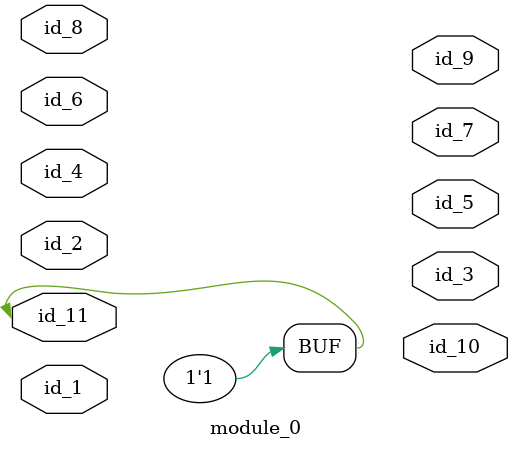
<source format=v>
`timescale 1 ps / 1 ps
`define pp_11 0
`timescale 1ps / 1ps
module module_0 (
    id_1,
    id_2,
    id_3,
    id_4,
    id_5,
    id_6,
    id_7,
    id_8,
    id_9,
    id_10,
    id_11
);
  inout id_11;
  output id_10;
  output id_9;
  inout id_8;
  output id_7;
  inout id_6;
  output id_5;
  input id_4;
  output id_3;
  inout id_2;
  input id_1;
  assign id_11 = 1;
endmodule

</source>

** TASK DESCRIPTION **
Scan the listing above for the word "timescale" and copy every line that holds it.

** SOLUTION FOR THIS TASK **
`timescale 1 ps / 1 ps
`timescale 1ps / 1ps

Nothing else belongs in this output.